What this task involves
In the guide to desserts at Expo Milano 2015, what is the rangeena's topping made of?
___ Extract provided
The visit to Expo Milano 2015 gets even sweeter with the Sicilian cannoli, rangeena, fernì, chak-chak and kunafa. Pastry making is the protagonist with delicious preparations, including whipped cream, puff pastry, dried fruit and candied peel.

There's nothing like something sweet to touch our soul’s strings of pleasure. The dessert used to represent the party; it was a reward and an achievement. Today sweets are part of our daily lives and at Expo Milano 2015, it is possible to tour the traditional pastry recipes of every Country in the world. Here are ten desserts that no sweet tooth should miss.
 
The Sicilian cannoli
Each made by hand and filled on the spot. The cannoli is the king of the Sicilian sweets. Outside a thin crumbly fried pastry and inside soft sweetened ricotta cheese. The crunchy pastry contrasts with the creaminess of the ricotta cheese that fills the mouth with its strong flavor. The cannoli of Inside Sicily at Cascina Triulza are prepared following an ancient baronial recipe and of generous dimensions, so there is no danger of not being satisfied at the end of the tasting. Those with a sweet tooth can add, as per tradition, chopped Bronte pistachios, thick orange peel or chocolate chips.
 
Where: Inside Sicily - Cascina Triulza
Price: 3 Euro
 
The rangeena
A soft cake with dates in which sweetness reigns. Rangeena, crumbly, sweet and delicious cannot be missed, every bite recalls the date’s pure flavor and texture. The cake is based on a simple recipe, but totally satisfying. Do not be worried if the slice is not perfectly triangular, it is a peculiarity due to using only natural ingredients. To prepare it, the dates are emptied, filled with almond paste and pressed on the bottom of a baking pan. The topping is a thick creamy milk-color sauce made of butter and toasted wheat flour.
 
Where: Bahrain Pavilion
Price: 6 Euro
 
Panqueque de dulce de leche
The dulce de leche is a cream made by cooking milk and sugar slowly and is among the most beloved sweet recipes in Argentina and in all South America. Mostly it is used to sweeten coffee and enrich ice cream, and you can enjoy this unforgettable dessert at the Argentina Pavilion at Expo Milano 2015: the panqueque de dulce de leche. The outer crêpe is smooth and light, stuffed with a velvety cream: the flavor is of sweet caramel toffee with a slight hint of licorice at the end. The perfect tasting is when the crêpe is still warm: the heat of the wrap melts the filling slightly, so it pours out softly as soon as the tip of the fork is placed onto it. Traditionally it is served with alfarojes, two soft biscuits with a thick layer of dulce de leche in the middle: the final touch is the covering of milk or dark chocolate, making it even more tempting. Dulce leche, in a different form, is also the protagonist of the Uruguay Pavilion, where you can taste the Candombe, a flan with a silky and light texture based on dulce de leche and caramel sauce.
______
___ Supplied information
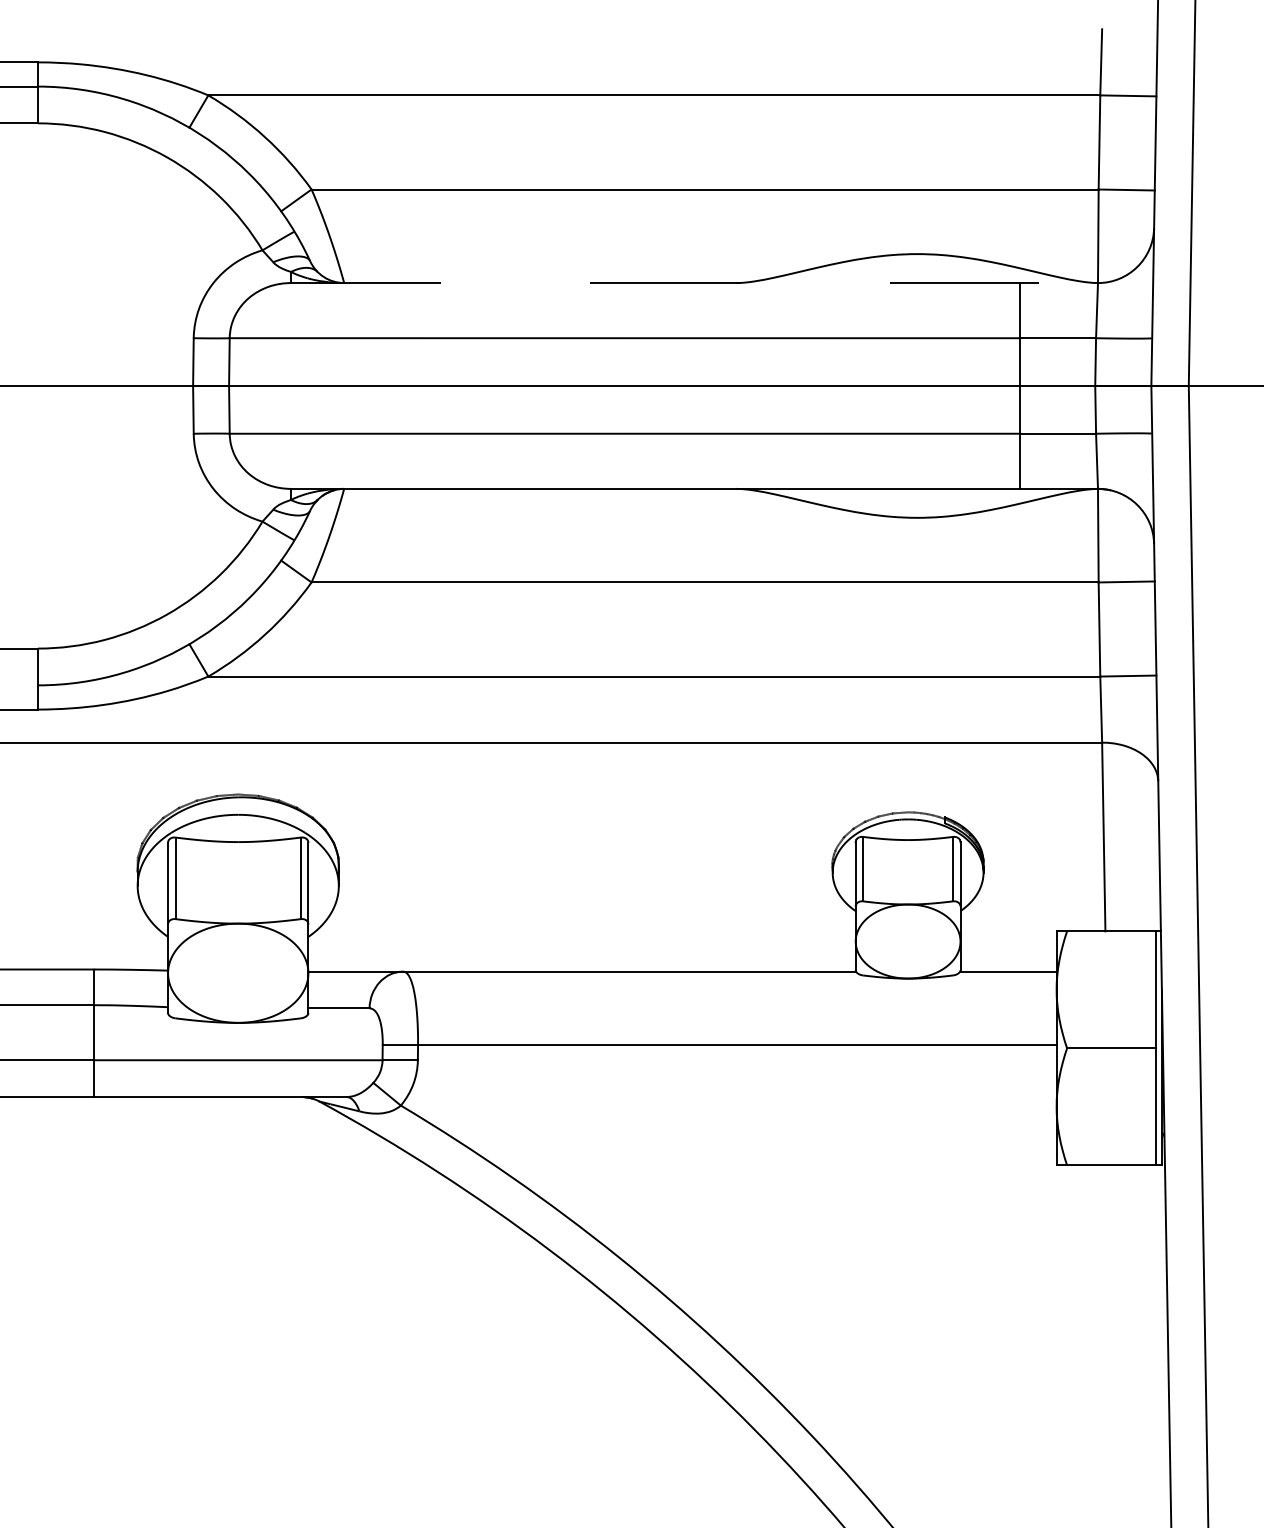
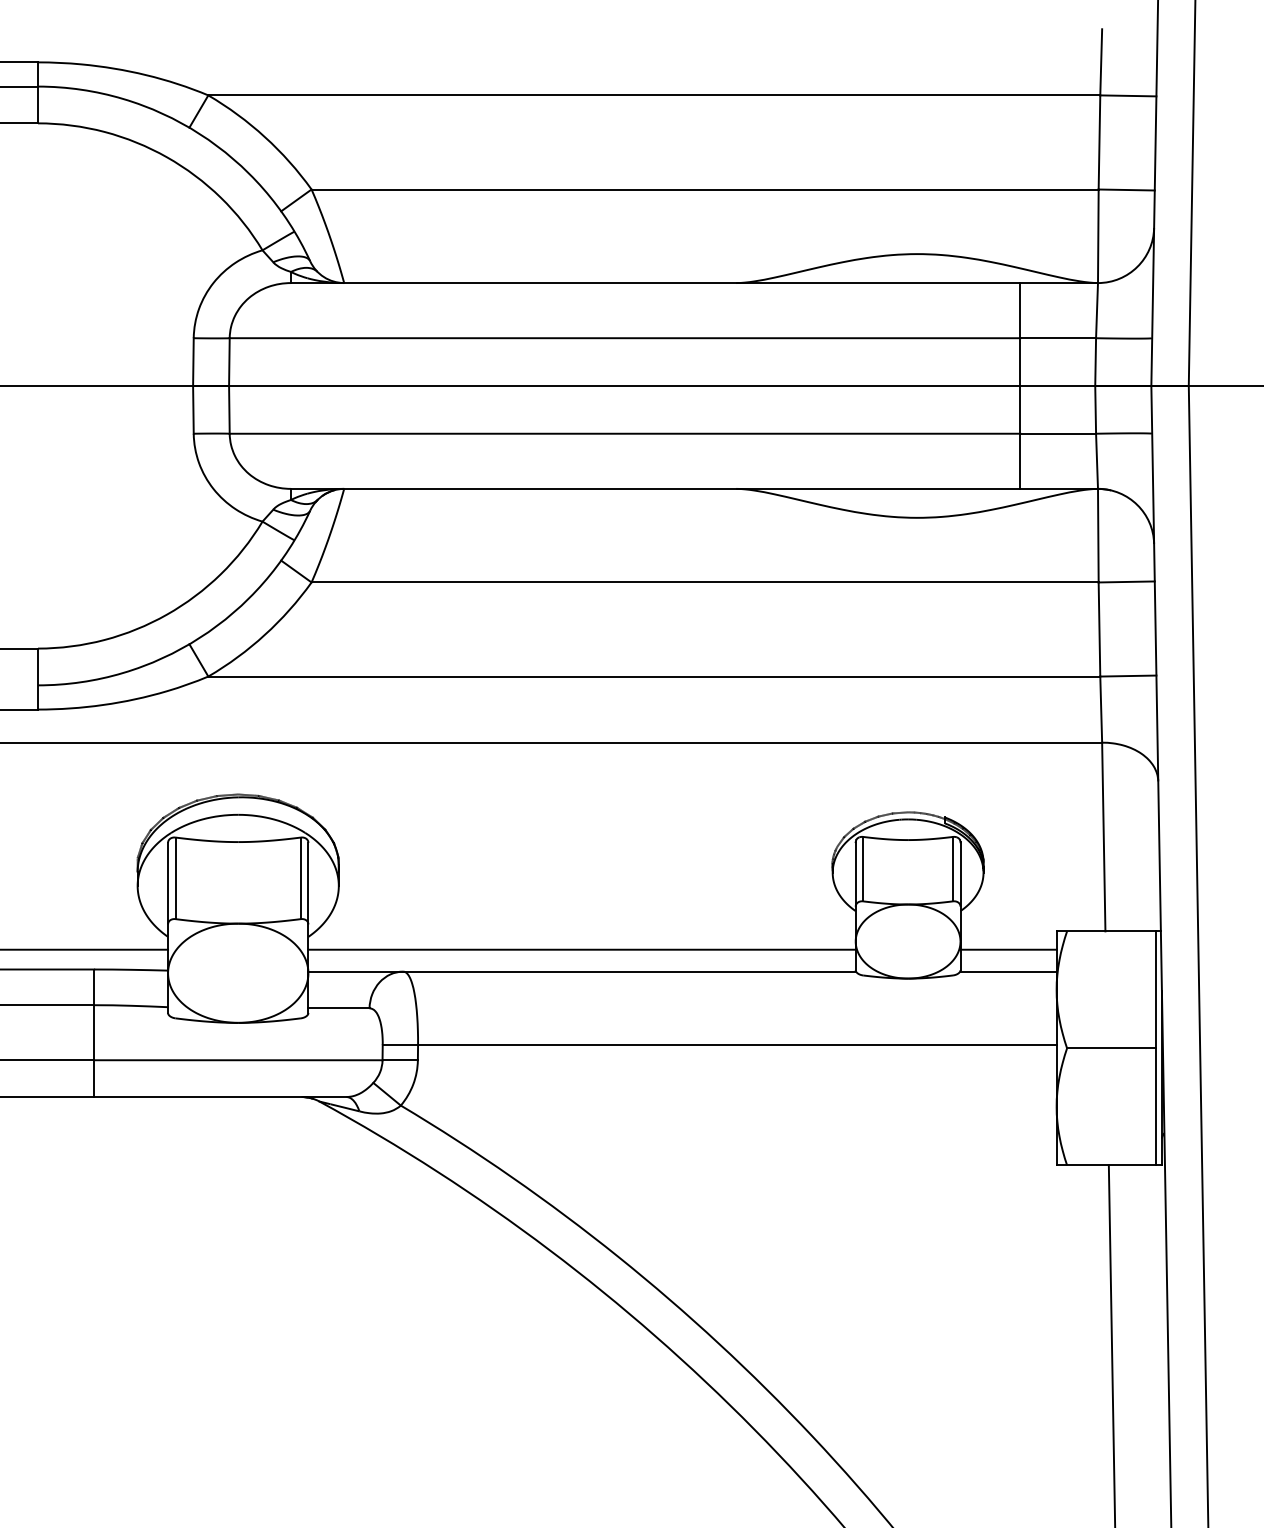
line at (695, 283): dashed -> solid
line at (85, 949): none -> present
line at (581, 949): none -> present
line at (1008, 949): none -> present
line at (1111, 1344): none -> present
______
Reply
Butter and toasted wheat flour.